Im Unterschied zur Verhaltenstherapie liegt der Schwerpunkt damit deutlich weniger auf der unmittelbaren Beeinflussung des Verhaltens des Patienten, sondern auf einer Klärung der zugrunde liegenden Ursachen, wodurch indirekt bzw. in der Folge eine Verringerung der Beschwerden eintreten können soll.

Persönliche Einschätzung


Die TP ist in Deutschland die am häufigsten auf Krankenkassenkosten durchgeführte Psychotherapieform. Gelingende Durchführung hängt allerdings stark von der Passung Klient – Therapeut ab, was die Suche nach einem gelungenem Setting herausfordernd macht.

Wichtig finde ich, immer auch Alternativen wie zum Beispiel die Hypnotherapie, körperorientierte Ansätze oder auch PEP im Blick zu haben.

Systemische Therapie

Bei der systemischen Therapie liegt der Schwerpunkt auf dem sozialen Kontext psychischer Störungen, insbesondere auf den Interaktionen zwischen Mitgliedern der Familie und deren sozialer Umwelt.

Eine psychische Erkrankung eines einzelnen Patienten wird als ein Symptom für eine Störung im Verhalten- oder Kommunikationsmuster des Systems, d. h. in der Familie oder auch im weiteren Umfeld gesehen.

Persönliche Einschätzung


Die systemische Therapie bringt wertvolle neue Perspektiven und Vorgehensweisen in das therapeutische Setting mit ein. Was mir zum Beispiel besonders gut gefällt ist das sogenannte „Reflecting Team“, in dem sich Therapeuten untereinander zum jeweiligen Fall austauschen und gemeinsam reflektieren. Dadurch wird das Herrschaftswissen und die Deutungshoheit eines Therapierenden deutlich abgemildert und eine erfrischende Perspektivenvielfalt erzeugt.

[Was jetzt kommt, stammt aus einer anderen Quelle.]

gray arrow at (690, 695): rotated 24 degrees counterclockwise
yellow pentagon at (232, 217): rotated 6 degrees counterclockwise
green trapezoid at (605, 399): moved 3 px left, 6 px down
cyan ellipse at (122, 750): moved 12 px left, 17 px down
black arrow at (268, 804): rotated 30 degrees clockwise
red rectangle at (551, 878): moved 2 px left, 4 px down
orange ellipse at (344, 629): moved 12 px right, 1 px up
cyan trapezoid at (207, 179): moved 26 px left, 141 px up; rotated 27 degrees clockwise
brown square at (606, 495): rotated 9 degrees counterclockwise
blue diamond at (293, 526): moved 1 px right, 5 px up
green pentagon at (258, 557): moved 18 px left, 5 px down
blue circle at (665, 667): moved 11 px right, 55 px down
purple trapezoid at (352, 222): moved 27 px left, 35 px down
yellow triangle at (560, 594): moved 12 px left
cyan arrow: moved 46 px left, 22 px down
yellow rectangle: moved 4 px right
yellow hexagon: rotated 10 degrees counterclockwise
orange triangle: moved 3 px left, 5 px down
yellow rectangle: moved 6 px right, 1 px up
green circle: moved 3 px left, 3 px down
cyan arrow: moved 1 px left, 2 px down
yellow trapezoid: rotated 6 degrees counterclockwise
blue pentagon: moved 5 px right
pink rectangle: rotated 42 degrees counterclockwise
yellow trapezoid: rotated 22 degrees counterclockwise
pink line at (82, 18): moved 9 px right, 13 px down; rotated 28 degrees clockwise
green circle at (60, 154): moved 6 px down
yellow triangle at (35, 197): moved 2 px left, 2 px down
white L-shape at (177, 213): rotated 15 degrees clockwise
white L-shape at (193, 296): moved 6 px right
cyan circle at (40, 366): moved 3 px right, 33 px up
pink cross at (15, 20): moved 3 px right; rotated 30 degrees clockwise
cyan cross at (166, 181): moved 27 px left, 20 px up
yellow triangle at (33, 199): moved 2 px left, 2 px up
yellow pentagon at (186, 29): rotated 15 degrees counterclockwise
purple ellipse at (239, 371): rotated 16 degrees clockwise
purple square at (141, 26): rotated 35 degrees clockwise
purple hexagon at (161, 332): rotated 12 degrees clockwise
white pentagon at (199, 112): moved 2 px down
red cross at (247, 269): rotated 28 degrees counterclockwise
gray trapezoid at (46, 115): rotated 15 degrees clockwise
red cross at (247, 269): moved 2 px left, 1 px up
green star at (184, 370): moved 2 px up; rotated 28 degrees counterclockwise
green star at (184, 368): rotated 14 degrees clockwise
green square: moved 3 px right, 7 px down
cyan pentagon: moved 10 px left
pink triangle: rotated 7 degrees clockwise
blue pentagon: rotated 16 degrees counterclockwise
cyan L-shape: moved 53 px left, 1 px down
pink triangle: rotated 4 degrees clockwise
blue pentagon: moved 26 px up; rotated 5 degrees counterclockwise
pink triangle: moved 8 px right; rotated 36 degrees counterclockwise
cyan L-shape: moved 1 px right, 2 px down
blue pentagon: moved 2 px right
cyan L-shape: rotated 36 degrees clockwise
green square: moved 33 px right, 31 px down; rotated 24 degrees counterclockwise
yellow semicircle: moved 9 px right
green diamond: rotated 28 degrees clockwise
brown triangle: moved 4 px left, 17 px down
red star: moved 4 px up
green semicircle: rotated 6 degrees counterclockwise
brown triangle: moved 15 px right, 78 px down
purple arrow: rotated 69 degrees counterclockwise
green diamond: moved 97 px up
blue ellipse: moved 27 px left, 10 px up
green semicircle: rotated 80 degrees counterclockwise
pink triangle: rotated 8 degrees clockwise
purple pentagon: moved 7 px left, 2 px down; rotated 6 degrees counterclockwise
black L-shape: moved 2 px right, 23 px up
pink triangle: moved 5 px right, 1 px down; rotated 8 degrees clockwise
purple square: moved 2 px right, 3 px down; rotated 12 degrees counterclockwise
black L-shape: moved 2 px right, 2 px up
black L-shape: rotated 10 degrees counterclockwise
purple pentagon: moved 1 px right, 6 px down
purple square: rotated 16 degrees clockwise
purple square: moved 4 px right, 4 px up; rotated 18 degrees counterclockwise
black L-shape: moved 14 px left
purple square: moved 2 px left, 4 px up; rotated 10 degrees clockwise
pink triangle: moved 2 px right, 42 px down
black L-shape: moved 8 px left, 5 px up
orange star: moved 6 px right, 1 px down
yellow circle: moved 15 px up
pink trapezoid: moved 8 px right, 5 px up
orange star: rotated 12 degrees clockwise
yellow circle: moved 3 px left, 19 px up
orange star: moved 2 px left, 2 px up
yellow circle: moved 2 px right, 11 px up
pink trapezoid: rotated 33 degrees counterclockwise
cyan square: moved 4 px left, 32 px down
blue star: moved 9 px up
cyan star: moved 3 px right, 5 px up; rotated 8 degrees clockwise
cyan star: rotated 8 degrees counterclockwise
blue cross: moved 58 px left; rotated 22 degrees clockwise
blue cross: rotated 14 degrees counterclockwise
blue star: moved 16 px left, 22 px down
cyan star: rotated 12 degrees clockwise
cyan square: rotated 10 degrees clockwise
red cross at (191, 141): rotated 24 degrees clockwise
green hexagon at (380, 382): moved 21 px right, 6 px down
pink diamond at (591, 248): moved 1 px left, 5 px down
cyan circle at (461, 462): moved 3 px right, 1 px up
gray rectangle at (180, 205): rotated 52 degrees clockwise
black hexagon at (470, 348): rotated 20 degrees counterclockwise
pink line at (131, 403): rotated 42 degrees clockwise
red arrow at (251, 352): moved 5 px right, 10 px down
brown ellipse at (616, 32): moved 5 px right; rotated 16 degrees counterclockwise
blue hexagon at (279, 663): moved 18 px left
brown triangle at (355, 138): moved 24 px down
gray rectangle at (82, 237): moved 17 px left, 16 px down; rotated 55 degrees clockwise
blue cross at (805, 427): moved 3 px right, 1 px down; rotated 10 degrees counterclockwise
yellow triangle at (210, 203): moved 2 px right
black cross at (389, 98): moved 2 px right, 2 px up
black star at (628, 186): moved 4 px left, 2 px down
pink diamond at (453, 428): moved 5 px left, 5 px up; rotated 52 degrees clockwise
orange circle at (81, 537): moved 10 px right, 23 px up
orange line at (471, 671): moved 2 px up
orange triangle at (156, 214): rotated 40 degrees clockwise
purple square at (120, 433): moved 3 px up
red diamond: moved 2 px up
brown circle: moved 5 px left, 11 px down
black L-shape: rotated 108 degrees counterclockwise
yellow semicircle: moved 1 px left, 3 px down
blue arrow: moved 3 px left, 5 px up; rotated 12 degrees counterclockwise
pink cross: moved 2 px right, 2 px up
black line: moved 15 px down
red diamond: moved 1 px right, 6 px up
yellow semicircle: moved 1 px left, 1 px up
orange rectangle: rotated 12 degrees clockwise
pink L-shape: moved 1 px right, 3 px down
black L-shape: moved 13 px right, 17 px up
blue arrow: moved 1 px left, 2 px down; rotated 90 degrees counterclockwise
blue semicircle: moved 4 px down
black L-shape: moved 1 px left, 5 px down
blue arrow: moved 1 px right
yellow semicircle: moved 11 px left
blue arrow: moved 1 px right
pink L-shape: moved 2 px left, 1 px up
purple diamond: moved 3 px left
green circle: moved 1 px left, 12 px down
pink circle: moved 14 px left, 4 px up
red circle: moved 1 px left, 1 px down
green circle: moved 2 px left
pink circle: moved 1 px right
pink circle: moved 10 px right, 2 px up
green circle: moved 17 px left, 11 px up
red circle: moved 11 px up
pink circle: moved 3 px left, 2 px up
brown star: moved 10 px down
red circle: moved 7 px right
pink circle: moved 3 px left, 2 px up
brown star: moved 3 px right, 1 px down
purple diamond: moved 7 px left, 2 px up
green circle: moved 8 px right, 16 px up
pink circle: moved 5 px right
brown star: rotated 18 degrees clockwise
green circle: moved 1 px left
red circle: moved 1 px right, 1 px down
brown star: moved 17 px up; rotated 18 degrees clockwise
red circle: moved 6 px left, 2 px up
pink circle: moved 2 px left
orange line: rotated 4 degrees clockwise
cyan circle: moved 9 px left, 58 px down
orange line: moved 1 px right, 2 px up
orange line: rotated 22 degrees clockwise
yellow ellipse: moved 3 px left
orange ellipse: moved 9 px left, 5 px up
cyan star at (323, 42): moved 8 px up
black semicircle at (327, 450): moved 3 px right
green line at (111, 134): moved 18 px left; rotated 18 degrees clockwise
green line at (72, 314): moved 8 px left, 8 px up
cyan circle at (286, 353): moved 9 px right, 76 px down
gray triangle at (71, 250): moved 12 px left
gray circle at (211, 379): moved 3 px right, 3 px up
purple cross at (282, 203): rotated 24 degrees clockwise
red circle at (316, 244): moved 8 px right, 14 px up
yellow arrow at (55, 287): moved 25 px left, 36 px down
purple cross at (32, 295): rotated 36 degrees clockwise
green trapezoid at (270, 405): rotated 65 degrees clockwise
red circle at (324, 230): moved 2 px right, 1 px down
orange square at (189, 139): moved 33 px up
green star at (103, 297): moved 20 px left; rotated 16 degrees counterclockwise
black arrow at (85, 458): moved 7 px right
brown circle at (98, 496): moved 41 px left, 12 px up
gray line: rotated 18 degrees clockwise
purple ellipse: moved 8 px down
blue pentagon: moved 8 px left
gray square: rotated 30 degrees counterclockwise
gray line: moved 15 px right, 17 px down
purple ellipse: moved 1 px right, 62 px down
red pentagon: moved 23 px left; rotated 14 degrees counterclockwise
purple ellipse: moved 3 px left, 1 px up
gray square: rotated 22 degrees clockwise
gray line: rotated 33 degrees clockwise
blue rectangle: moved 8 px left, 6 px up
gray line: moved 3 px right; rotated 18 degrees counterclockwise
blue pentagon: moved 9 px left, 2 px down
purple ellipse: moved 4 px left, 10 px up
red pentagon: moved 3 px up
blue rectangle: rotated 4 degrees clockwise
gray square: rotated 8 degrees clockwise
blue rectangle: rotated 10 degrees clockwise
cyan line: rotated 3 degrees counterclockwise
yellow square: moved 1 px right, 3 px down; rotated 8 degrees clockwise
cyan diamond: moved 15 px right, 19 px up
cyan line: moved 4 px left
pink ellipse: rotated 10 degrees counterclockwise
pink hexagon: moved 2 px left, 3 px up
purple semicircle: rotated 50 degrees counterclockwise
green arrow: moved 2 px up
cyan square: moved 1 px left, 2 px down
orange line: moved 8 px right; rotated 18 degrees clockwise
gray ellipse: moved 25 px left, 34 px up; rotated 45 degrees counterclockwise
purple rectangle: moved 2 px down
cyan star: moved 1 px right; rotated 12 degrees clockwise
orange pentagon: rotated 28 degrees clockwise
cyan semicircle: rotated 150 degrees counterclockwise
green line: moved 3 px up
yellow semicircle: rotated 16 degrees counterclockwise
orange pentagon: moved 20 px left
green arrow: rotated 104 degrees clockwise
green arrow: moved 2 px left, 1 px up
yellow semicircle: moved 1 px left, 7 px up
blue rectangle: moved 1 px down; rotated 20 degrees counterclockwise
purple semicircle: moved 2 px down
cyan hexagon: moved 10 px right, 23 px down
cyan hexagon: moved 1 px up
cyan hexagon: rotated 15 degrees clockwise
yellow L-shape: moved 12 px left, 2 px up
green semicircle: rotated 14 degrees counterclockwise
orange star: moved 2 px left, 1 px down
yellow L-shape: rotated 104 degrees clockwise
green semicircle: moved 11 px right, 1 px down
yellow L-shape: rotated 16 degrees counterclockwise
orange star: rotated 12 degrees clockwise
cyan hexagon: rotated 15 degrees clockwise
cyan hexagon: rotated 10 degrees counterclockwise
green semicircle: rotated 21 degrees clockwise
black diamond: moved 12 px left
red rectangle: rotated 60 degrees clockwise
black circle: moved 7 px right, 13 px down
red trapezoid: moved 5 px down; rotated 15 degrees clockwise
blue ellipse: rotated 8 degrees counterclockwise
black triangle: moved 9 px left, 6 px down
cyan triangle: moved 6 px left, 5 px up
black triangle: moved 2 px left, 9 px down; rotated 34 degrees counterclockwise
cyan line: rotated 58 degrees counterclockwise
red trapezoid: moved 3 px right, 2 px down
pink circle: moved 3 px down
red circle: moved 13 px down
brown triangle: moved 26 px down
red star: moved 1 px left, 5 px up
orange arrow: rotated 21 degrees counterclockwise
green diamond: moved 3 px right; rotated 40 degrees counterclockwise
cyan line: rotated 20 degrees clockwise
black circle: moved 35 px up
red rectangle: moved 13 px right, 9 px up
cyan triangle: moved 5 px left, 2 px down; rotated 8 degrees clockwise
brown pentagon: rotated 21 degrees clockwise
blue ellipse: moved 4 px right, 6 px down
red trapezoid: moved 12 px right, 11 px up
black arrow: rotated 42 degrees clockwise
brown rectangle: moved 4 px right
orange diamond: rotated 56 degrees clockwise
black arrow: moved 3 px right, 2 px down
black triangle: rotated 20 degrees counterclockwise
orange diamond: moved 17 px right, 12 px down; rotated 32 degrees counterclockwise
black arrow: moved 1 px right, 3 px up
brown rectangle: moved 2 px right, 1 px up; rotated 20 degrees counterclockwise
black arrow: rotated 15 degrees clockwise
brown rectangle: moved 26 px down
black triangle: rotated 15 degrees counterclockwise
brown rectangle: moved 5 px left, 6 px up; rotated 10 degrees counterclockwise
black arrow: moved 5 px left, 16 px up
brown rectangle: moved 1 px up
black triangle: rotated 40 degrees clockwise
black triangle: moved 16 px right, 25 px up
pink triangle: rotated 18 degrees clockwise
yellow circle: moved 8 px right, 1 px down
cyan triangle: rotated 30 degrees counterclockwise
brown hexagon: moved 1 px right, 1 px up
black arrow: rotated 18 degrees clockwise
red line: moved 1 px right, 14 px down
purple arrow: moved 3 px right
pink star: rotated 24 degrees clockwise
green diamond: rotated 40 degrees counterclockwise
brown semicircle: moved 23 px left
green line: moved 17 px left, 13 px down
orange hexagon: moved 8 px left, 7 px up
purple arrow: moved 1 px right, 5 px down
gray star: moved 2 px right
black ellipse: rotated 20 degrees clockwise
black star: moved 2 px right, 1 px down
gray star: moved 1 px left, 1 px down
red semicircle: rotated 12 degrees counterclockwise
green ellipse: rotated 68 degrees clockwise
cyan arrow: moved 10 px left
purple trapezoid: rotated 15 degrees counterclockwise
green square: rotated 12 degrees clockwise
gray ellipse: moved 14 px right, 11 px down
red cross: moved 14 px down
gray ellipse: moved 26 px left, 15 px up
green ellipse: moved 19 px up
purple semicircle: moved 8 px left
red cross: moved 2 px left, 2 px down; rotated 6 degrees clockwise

Von Virginia Satir (der Ur-Mutter der systemischen Therapie) stammt die systemische Methode der sog. Parts Party (was für ein toller Name), mithilfe derer biographische Muster und generationsübergreifende Problemstellungen entdeckt und bearbeitet werden können. Auch werden dabei eigene Persönlichkeitsanteile sichtbar gemacht und können somit wieder integriert werden. Diese Idee wurde später von Schulz von Thun aufgegriffen und zum inneren Team weiter entwickelt.

Insgesamt gesehen ist für mich das systemische Denken eine fundierte und sinnvolle Bereicherung für das therapeutische Arbeiten, weswegen es letztlich von den Krankenkassen offiziell anerkannt wurde (seit 2018).

Abschließender Hinweis: Ich weise ausdrücklich darauf hin, dass es sich bei den von mir angebotenen Coaching-Dienstleistungen nicht um die Ausübung von Heilkunde gemäß § 1 II HeilprG handelt und diese somit keinen Ersatz für eine psychotherapeutische Behandlung darstellen.